Once again I had to return to the Bombay High Court and file another quash petition. I waited hours and then days while the complainant kept seeking adjournments. Meanwhile, I went through another police investigation, this time with the social service branch of the Criminal Investigation Department. International PEN supported me throughout, submitting another letter of appeal to your predecessor’s office. Once, again, sir, there was no response. Not even an acknowledgment of receipt.
Finally, late in April 2010, the complainant’s counsel argued vehemently that it was fine for a Maharashtrian to use the word ghatti within his own community, but if used by someone else, it could cause a riot. But the judge, himself a Maharashtrian, observed that ghatti is slang but not derogatory. There are such terms for every community in India, he said.

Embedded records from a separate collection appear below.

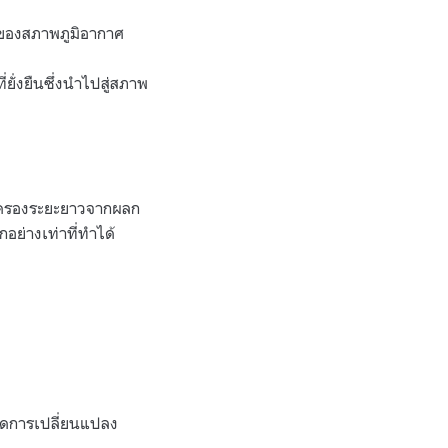
งของสภาพภูมิอากาศ
ยั่งยืนซึ่งนำไปสู่สภาพ
ุ้มครองระยะยาวจากผลก
อย่างเท่าที่ทำได้
เกิดการเปลี่ยนแปลง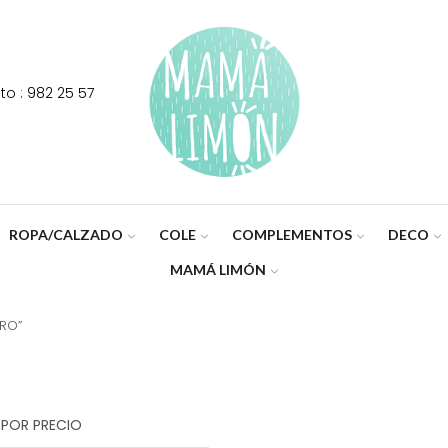
o : 982 25 57
ROPA/CALZADO
COLE
COMPLEMENTOS
DECO
MAMÁ LIMÓN
ERO”
 POR PRECIO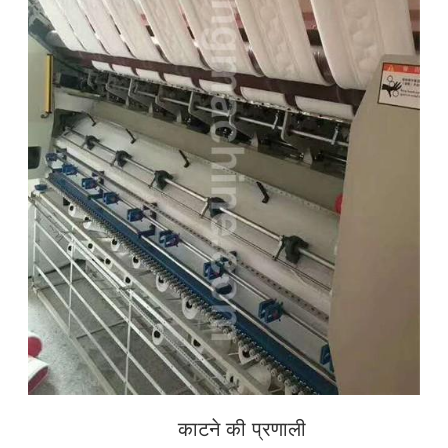
काटने की प्रणाली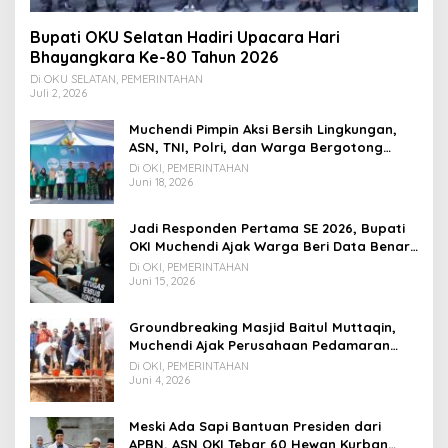
Bupati OKU Selatan Hadiri Upacara Hari
Bhayangkara Ke-80 Tahun 2026
Di OKU SELATAN, PEMERINTAHAN
Juli 2, 2026
Muchendi Pimpin Aksi Bersih Lingkungan,
ASN, TNI, Polri, dan Warga Bergotong
Royong
Di OKI, PEMERINTAHAN
Juni 18, 2026
Jadi Responden Pertama SE 2026, Bupati
OKI Muchendi Ajak Warga Beri Data Benar
ke Petugas BPS
Di OKI, PEMERINTAHAN
Juni 15, 2026
Groundbreaking Masjid Baitul Muttaqin,
Muchendi Ajak Perusahaan Pedamaran
Timur Turut Bantu
Di OKI, PEMERINTAHAN
Juni 4, 2026
Meski Ada Sapi Bantuan Presiden dari
APBN, ASN OKI Tebar 60 Hewan Kurban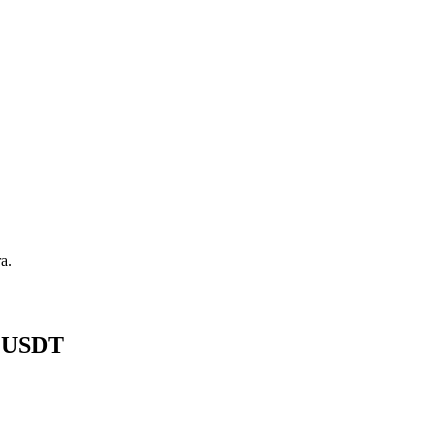
a.
8 USDT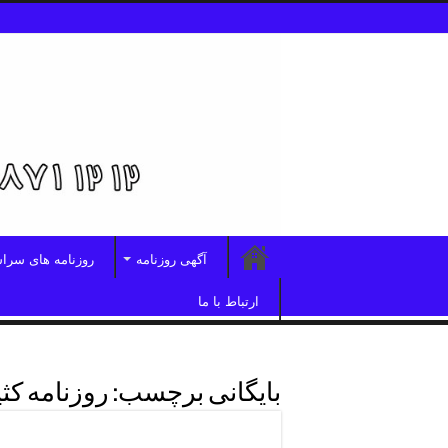
آگهی روزنامه
روزنامه های سرا
ارتباط با ما
بایگانی برچسب:
روزنامه کثی
روزنامه کثیرالانتشار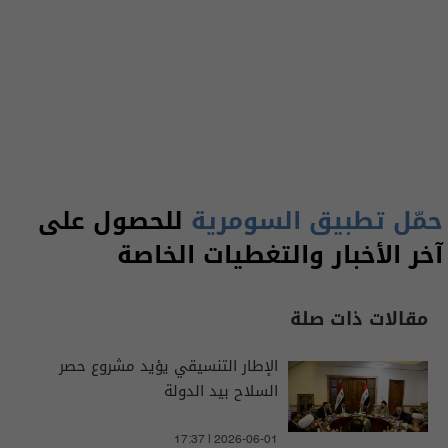
حمّل تطبيق السومرية
للحصول على
آخر الأخبار والتغطيات الخاصة
مقالات ذات صلة
الإطار التنسيقي يؤيد مشروع حصر
السلاح بيد الدولة
17:37 | 2026-06-01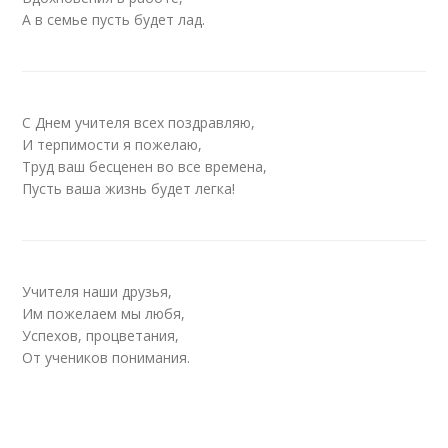
А в семье пусть будет лад.
С Днем учителя всех поздравляю,
И терпимости я пожелаю,
Труд ваш бесценен во все времена,
Пусть ваша жизнь будет легка!
Учителя наши друзья,
Им пожелаем мы любя,
Успехов, процветания,
От учеников понимания.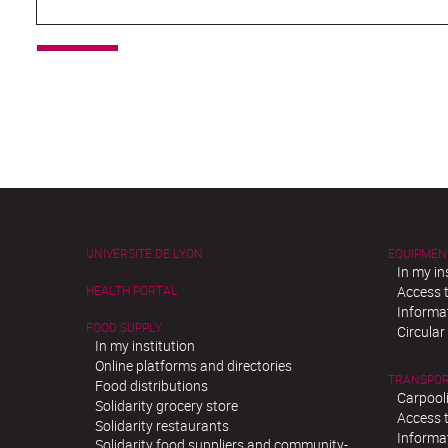
UNIVERSITÉ DE LYON
EQUIPMEN
In my in
HEALTH PORTAL
Access t
Informat
FOOD SUPPLY
Circula
In my institution
Online platforms and directories
TRANSPO
Food distributions
Carpool
Solidarity grocery store
Access t
Solidarity restaurants
Informat
Solidarity food suppliers and community-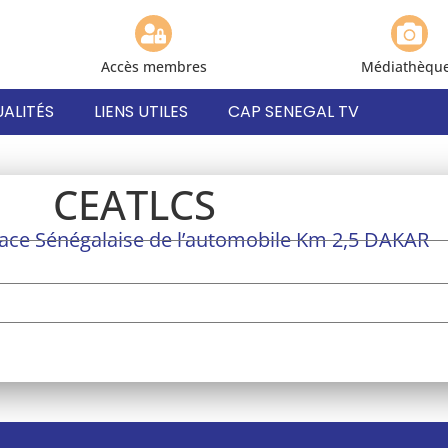
Accès membres
Médiathèqu
ALITÉS
LIENS UTILES
CAP SENEGAL TV
CEATLCS
face Sénégalaise de l’automobile Km 2,5 DAKAR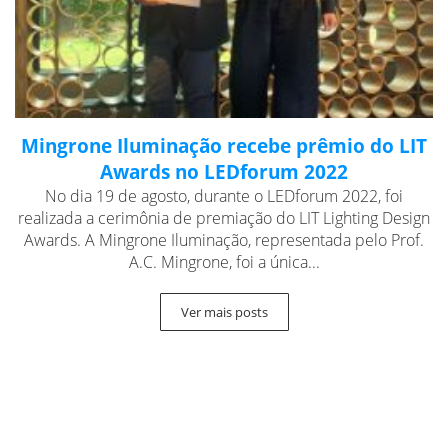
Mingrone Iluminação recebe prêmio do LIT
Awards no LEDforum 2022
No dia 19 de agosto, durante o LEDforum 2022, foi
realizada a cerimônia de premiação do LIT Lighting Design
Awards. A Mingrone Iluminação, representada pelo Prof.
A.C. Mingrone, foi a única...
Ver mais posts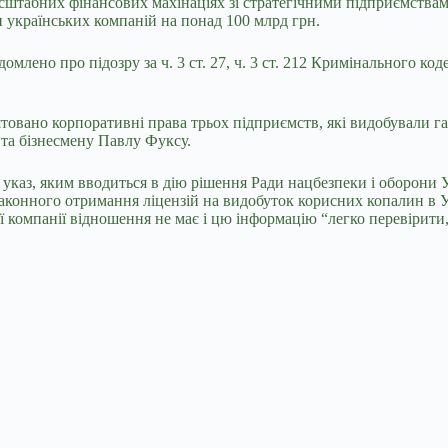
сштабних фінансових махінаціях зі стратегічними підприємствам
 українських компаній на понад 100 млрд грн.
омлено про підозру за ч. 3 ст. 27, ч. 3 ст. 212 Кримінального ко
товано корпоративні права трьох підприємств, які видобували 
та бізнесмену Павлу Фуксу.
указ, яким вводиться в дію рішення Ради нацбезпеки і оборони 
онного отримання ліцензій на видобуток корисних копалин в Укра
єї компанії відношення не має і цю інформацію “легко перевіри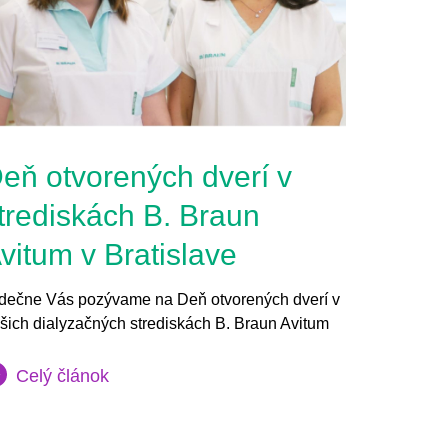
eň otvorených dverí v
trediskách B. Braun
vitum v Bratislave
dečne Vás pozývame na Deň otvorených dverí v
šich dialyzačných strediskách B. Braun Avitum
.
Celý článok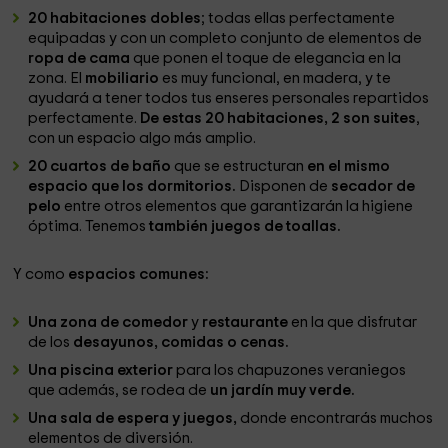
20 habitaciones dobles
; todas ellas perfectamente
equipadas y con un completo conjunto de elementos de
ropa de cama
que ponen el toque de elegancia en la
zona. El
mobiliario
es muy funcional, en madera, y te
ayudará a tener todos tus enseres personales repartidos
perfectamente.
De estas 20 habitaciones, 2 son suites
,
con un espacio algo más amplio.
20 cuartos de baño
que se estructuran
en el mismo
espacio que los dormitorios.
Disponen de
secador de
pelo
entre otros elementos que garantizarán la higiene
óptima. Tenemos
también juegos de toallas.
Y como
espacios comunes:
Una zona de comedor
y
restaurante
en la que disfrutar
de los
desayunos, comidas o cenas.
Una piscina exterior
para los chapuzones veraniegos
que además, se rodea de
un jardín muy verde.
Una sala de espera y juegos,
donde encontrarás muchos
elementos de diversión.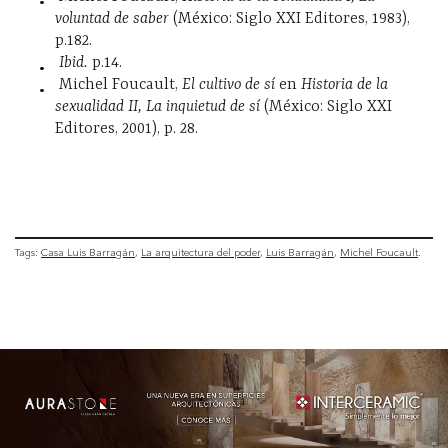
voluntad de saber
(México: Siglo XXI Editores, 1983),
p.182.
Ibid.
p.14.
Michel Foucault,
El cultivo de sí
en
Historia de la
sexualidad II, La inquietud de sí
(México: Siglo XXI
Editores, 2001), p. 28.
Tags:
Casa Luis Barragán
La arquitectura del poder
Luis Barragán
Michel Foucault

Two months later, the court’s judgment was pronounced. Justice V. M. Kanade ruled: “The learned magistrate clearly committed an error of law which is apparent on the face of the record. I am of the view that the police in their report have rightly summarized that if the story is read as a whole then there is no substance in the complaint.” In his ruling, he quoted a Supreme Court precedent:
While construing the intention of the author, the “effect of words must be judged from the standards of reasonable, strong-minded, firm, and courageous men, and not those of weak and vacillating minds, nor of those who scent danger in every hostile point of view.”
The complainant requested a stay of the judgment in order to appeal it, but the judge declined his request.
My struggles in South India took another year to resolve. There, too, I had to move to the High Court and hire lawyers in Madurai and Kodaikanal. The complainant made a preliminary appearance in Kodaikanal but never showed up thereafter, which made me wonder what the whole point was. Charges brought against me in the two trials were similar: both employed selective presentation of half facts to portray the author as a villain.
Mr. Prime Minister, I hope you will understand the point of my argument: that writers are not criminals. We work within the law and use society as a canvas on which to paint our stories and illustrate our messages. Often, we make huge sacrifices. We place our family lives and financial security at stake just so that we can capture some important and less visible aspects of our culture and deliver insights that—however momentary—make a difference to our readers. Those who accuse us often have their own insecurities, their own agendas. In the Doniger case, for instance, the accuser essentially stated, We are not against modernization but against Westernization, which is an effort to enslave our country.
Is this not precisely what the Supreme Court judgment cautions us against when referring to “those who scent danger in every hostile point of view”?
To rest my case, I will say only this, sir: if truth be a religion, as it should be in the land of Gandhi, then freedom of speech and expression is no less sacred a right than the right to choose and practice your own religion. It was this essential freedom that led Swami Vivekananda across the ocean, to introduce Hinduism to the world, and that awoke the world to the strengths and miracles of Hinduism.
I hope that under your leadership the arts will survive and flourish as they are meant to: with pride, with dignity, and with an all-encompassing sense of tolerance that shows the true strengths and generosity of our culture.